Elina Garanča: Star unter Sternen. Kammersängerin Elina Garanča über Corona, Nachwuchsförderung und ihre „Klassik unter Sternen“ im Juli.

Von Stefanie Marek. Erstellt am 23. April 2021 (05:26)
Opernstar Elina Garanča will heuer wieder im Stift Göttweig singen – und zwar am 7. Juli.
Katharina Schiffl

Hohe, bemalte Decken und große Fenster. Dunkle, schwere Holzmöbel. Edel, aber nicht überladen. Elegant, aber nicht aufdringlich. Opernstar Elīna Garanča passt in dieses Zimmer im Palais Niederösterreich in der Wiener Herrengasse.

Die 44-jährige Sängerin, die mit aufrechter ruhiger Haltung in einem der schweren Sessel sitzt, blickt auf eine beachtliche internationale Karriere zurück. Ursprünglich aus Lettland, lebt sie heute in Spanien. Ihr Zuhause sind die Opernbühnen dieser Welt, in New York, Paris und Hamburg. 140 Auftritte in 18 Rollen sang sie allein in der Wiener Staatsoper. Das trug ihr 2013 auch den Titel einer “Kammersängerin“ ein. Seit einigen Jahren ist auch das niederösterreichisches Stift Göttweig ein fixer Bestandteil ihrer Auftritte.

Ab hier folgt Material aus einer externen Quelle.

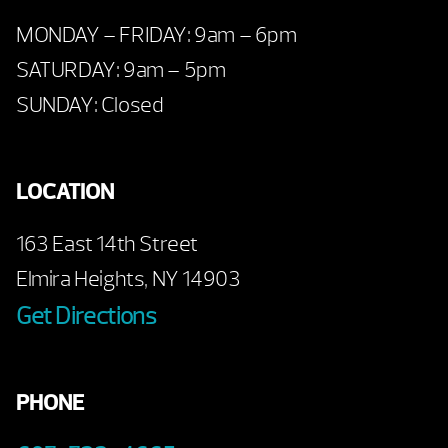
MONDAY – FRIDAY: 9am – 6pm
SATURDAY: 9am – 5pm
SUNDAY: Closed
LOCATION
163 East 14th Street
Elmira Heights, NY 14903
Get Directions
PHONE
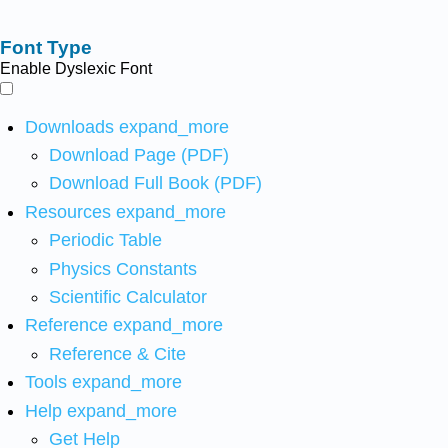
Font Type
Enable Dyslexic Font
Downloads
expand_more
Download Page (PDF)
Download Full Book (PDF)
Resources
expand_more
Periodic Table
Physics Constants
Scientific Calculator
Reference
expand_more
Reference & Cite
Tools
expand_more
Help
expand_more
Get Help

2019 hat sie die Initiative „ZukunftsStimme“ mitgegründet, eine Initiative, die Nachwuchskünstler und -künstlerinnen fördert.

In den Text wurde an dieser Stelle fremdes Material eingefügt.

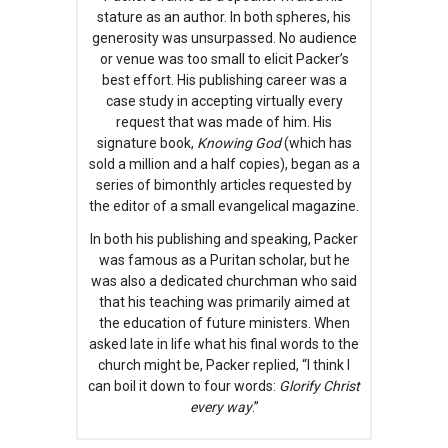
stature as an author. In both spheres, his
generosity was unsurpassed. No audience
or venue was too small to elicit Packer’s
best effort. His publishing career was a
case study in accepting virtually every
request that was made of him. His
signature book,
Knowing God
(which has
sold a million and a half copies), began as a
series of bimonthly articles requested by
the editor of a small evangelical magazine.
In both his publishing and speaking, Packer
was famous as a Puritan scholar, but he
was also a dedicated churchman who said
that his teaching was primarily aimed at
the education of future ministers. When
asked late in life what his final words to the
church might be, Packer replied, “I think I
can boil it down to four words:
Glorify Christ
every way
.”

"Man muss ein Ziel vor Augen haben und das Tempo planen"

„Ich kann viel erzählen“, lächelt sie. Und das tut sie, ohne um die Dinge herumzureden. Mit dieser Herangehensweise hat sie es auch in der Musikwelt weit gebracht. Wenn sie auf ihre Anfänge zurückblickt, empfiehlt sie jungen Künstlerinnen und Künstlern vor allem Disziplin, Geduld – und eine eigene Strategie aufzubauen. „Du kannst nicht darauf vertrauen, dass der Agent, Intendant oder Dirigent dir den Weg zeichnet. Er kann dir nur die Richtungen geben, den Weg musst du selber bauen.“ Aus eigener Erfahrung weiß sie: „Jüngere wollen wahnsinnig schnell wahnsinnig viel. Man muss ein Ziel vor Augen haben und das Tempo planen.“

Einfach hat sie es sich auf ihrem Weg nicht gemacht, schon gar nicht bei ihren Rollen: „Die komplizierten Charaktere haben mich immer viel mehr interessiert als die komischen oder die virtuosen.“ Auch wenn sie schon viel erreicht hat, ihre absolute Traumrolle, die Aida, hat sie noch nicht gesungen. Eine komplizierte Figur verkörpert sie aber derzeit zum ersten Mal in der Wiener Staatsoper, die Kundry in Wagners „Parsifal“. „Das ist für mich fast ein stimmlicher Ausbildungsabschluss. Nach Wagner gibt es wenig, was da noch kommt.“ Für sie ist Kundry eine Zerrissene, die ein Ende finden will.

Ein Ende ihrer Karriere sieht Garanča aber noch lange nicht. Auch wenn die Pandemie sie gebremst hat. Die Zeit mit ihrem Mann, dem Dirigenten Karel Mark Chichon, und ihren Kindern hat sie zwar sehr genossen, doch sie braucht die Bühne: „Ohne Publikum aufzutreten ist so, wie ein Buch ohne Vokale zu lesen. Man ahnt, was da steht, aber so richtig versteht man es nicht.“

Konzerte über den Gartenzaun

Im Lockdown gab es einige spontane Vorführung für Nachbarn und Freunde über den Gartenzaun. Bei der Erinnerung schmunzelt sie. Überglücklich war sie, als sie bei den Salzburger Festspielen wieder auf einer richtigen Bühne stehen durfte. „Das war fast wie zum ersten Mal auf der Bühne zu stehen.“

Besonders schwer haben es aber die, die noch keinen Namen haben, sagt die Sängerin. Am 7. Juli tritt Elīna Garanča bei „Klassik unter Sternen“ im Stift Göttweig auf. Das Rampenlicht teilt sie sich mit dem heurigen „ZukunftsStimme“-Gewinner, dem 23-jährigen Philipp Schöllhorn aus Wien.